Na Argentina, o milho de segunda etapa plantado no início de dezembro está sofrendo um severo estresse hídrico. Alguns produtores estão pedindo condições para os contratistas para destruírem os cultivos se não chover nos próximos dez dias.

 

A soja de primeira etapa, por sua vez, entra no estágio R4, que requer bastante umidade.
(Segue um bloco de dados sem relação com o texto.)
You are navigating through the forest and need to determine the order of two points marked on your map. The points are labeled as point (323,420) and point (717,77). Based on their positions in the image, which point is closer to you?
Se não chover nessa fase, o rendimento se verá afetado. "Há muitos cultivos sofrendo, sem crescimento, com folhas caídas, sobretudo nas áreas mais altas", observa um técnico de Rufino, em Santa Fe.

 

Por sua vez, a seca que castiga amplas zonas das províncias de Buenos Aires, Córdoba, Santa Fe e La Pampa é o único tema de conversa entre os produtores, que já aguardam rendimentos entre 7000kg e 8000kg para o milho, o que é baixo para o cereal no país. Algumas áreas já falam de "colheita média".

 

Os cultivos de segunda etapa sofrem menos do que os de primeira porque possuem menos requerimentos hídricos até o momento, mas estes receberam apenas 100mm durante o seu desenvolvimento, com o perfil seco. A incerteza sobre o rendimento final do milho freia as vendas antecipadas de grandes volumes. Além disso, em anos de rendimento baixos, deve-se considerar que a produção fica ainda mais cara, como recorda o técnico.

 

O problema também começa a afetar a pecuária argentina, já que a seca vem afetando as pastagens.